##### Texto fornecido #####
Publicado por José Geraldo Magalhães em Geral - 13/09/2013

João Cândido: o Almirante negro metodista

Salve o almirante negro, que tem por monumento, as pedras pisadas do cais.... Assim dizia a música de João Bosco e Aldir Blanc. Hoje, o marinheiro João Cândido Felisberto (1880-1969), o "almirante negro", líder da Revolta da Chibata, tem também um monumento feito de bronze. A estátua de três metros de altura em sua homenagem foi inaugurada no dia 22 de dezembro do 2007 em frente à Baía de Guanabara onde, há quase 100 anos, João Cândido liderou uma revolta de marinheiros contra os castigos corporais impostos pelos oficiais da Marinha.
##### Trechos dos itens #####
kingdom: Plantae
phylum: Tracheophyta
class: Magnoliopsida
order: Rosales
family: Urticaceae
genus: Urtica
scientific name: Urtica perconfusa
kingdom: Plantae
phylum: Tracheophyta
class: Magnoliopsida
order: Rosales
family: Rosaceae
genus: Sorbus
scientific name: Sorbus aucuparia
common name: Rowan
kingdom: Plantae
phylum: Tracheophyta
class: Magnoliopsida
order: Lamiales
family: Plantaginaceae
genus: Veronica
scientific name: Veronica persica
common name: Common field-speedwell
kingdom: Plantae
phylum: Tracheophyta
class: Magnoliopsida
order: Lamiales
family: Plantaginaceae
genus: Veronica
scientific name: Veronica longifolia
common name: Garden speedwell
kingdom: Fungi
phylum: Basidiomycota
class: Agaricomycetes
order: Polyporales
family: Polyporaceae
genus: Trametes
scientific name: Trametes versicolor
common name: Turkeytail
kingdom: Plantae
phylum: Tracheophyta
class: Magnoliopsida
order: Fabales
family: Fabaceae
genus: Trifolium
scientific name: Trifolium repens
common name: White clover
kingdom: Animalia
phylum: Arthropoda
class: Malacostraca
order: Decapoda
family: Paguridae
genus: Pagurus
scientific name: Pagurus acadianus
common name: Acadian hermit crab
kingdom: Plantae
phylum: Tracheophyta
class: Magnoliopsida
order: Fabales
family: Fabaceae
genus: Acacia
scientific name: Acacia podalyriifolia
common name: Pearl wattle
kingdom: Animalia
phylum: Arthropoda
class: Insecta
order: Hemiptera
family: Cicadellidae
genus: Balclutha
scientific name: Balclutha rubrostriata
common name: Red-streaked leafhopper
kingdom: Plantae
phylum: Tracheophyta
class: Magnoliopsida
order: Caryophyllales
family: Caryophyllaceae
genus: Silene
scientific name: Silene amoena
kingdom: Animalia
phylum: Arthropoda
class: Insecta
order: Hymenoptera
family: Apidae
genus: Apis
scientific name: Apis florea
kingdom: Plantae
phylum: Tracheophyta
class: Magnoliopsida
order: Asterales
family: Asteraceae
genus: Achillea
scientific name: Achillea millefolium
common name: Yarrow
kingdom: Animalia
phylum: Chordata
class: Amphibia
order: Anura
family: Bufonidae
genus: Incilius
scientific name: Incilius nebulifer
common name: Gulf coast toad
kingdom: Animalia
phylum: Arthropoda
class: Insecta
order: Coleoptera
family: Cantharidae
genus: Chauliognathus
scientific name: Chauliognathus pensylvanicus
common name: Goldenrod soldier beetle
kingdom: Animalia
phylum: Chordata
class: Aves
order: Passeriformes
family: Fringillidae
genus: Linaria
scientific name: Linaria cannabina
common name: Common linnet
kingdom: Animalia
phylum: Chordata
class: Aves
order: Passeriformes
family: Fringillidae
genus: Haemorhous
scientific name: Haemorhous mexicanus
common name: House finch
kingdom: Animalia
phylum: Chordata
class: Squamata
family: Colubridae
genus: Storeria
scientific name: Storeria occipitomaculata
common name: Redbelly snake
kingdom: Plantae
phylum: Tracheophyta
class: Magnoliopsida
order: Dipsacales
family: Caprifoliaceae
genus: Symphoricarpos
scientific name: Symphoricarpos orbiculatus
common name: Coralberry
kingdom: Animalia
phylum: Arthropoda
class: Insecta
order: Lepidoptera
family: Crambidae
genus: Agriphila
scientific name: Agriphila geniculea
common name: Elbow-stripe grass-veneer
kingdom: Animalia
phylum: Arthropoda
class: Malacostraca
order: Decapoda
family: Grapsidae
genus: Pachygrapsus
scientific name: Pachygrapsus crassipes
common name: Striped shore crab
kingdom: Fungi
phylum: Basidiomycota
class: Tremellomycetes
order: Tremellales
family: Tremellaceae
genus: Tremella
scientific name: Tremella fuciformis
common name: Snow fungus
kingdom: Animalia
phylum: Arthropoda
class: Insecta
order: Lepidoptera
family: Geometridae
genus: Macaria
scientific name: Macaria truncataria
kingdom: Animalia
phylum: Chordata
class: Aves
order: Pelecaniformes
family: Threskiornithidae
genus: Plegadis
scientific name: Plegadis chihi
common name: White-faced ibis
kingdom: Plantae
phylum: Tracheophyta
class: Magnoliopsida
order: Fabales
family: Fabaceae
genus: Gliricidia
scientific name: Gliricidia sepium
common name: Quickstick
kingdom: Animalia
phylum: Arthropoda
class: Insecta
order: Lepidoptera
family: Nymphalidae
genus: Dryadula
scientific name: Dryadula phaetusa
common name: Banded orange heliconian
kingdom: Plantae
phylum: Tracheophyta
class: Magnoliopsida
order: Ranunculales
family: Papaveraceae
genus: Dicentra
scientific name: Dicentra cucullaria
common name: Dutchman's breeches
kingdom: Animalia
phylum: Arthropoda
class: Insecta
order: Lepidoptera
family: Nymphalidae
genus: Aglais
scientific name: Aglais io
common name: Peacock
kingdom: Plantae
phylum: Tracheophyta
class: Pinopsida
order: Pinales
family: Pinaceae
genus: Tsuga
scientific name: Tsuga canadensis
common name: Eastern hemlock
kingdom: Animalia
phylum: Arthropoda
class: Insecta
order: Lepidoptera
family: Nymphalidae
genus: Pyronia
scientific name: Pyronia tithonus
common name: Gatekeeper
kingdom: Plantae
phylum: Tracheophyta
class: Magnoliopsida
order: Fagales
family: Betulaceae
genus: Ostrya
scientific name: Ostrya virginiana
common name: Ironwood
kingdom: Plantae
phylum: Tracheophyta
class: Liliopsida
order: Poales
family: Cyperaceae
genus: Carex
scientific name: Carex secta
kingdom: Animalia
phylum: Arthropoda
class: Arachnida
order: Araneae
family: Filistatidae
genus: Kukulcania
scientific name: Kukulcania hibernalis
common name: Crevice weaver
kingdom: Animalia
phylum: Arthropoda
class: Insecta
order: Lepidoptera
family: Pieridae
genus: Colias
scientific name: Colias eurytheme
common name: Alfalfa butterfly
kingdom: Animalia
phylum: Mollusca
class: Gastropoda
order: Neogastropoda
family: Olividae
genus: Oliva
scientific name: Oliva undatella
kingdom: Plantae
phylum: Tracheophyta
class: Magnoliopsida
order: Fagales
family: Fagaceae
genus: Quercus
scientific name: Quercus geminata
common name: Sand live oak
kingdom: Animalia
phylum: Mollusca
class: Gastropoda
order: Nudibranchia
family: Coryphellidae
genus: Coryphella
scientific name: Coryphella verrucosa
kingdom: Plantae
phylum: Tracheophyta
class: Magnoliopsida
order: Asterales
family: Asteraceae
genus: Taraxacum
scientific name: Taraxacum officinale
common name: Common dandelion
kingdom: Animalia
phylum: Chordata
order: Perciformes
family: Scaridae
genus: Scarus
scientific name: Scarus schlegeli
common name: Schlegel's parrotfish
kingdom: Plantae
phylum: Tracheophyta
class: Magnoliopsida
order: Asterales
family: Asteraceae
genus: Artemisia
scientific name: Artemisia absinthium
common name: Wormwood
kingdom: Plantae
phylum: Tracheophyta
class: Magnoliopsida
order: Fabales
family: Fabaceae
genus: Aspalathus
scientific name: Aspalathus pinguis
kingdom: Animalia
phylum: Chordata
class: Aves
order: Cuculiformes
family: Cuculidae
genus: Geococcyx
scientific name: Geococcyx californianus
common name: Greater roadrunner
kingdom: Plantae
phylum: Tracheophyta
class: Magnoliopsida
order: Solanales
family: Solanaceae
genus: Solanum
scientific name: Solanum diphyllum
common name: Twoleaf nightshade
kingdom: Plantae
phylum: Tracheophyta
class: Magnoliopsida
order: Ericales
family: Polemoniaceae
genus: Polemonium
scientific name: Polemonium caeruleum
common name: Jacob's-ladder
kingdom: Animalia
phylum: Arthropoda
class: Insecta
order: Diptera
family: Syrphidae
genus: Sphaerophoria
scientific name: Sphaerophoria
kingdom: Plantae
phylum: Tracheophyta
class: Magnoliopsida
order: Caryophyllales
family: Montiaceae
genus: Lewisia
#####
▸ **Tarefas a realizar**
1. Responda com base no texto sobre João Cândido:
(a) De quem é a música que saúda o "almirante negro"?
(b) Qual é a altura da estátua de bronze?
(c) Contra o que se voltou a revolta de marinheiros liderada por João Cândido?
2. Traduza para o inglês a seguinte frase do texto sobre João Cândido: "Hoje, o marinheiro João Cândido Felisberto (1880-1969), o "almirante negro", líder da Revolta da Chibata, tem também um monumento feito de bronze."
3. Repita o texto sobre João Cândido, desde "Publicado por José" até "oficiais da Marinha.".

▸ **Respostas por tarefa**
1.
(a) De João Bosco e Aldir Blanc.
(b) Três metros.
(c) Contra os castigos corporais impostos pelos oficiais da Marinha.

2. Today, the sailor João Cândido Felisberto (1880-1969), the "black admiral," leader of the Revolt of the Lash, also has a monument made of bronze.

3.
Publicado por José Geraldo Magalhães em Geral - 13/09/2013

João Cândido: o Almirante negro metodista

Salve o almirante negro, que tem por monumento, as pedras pisadas do cais.... Assim dizia a música de João Bosco e Aldir Blanc. Hoje, o marinheiro João Cândido Felisberto (1880-1969), o "almirante negro", líder da Revolta da Chibata, tem também um monumento feito de bronze. A estátua de três metros de altura em sua homenagem foi inaugurada no dia 22 de dezembro do 2007 em frente à Baía de Guanabara onde, há quase 100 anos, João Cândido liderou uma revolta de marinheiros contra os castigos corporais impostos pelos oficiais da Marinha.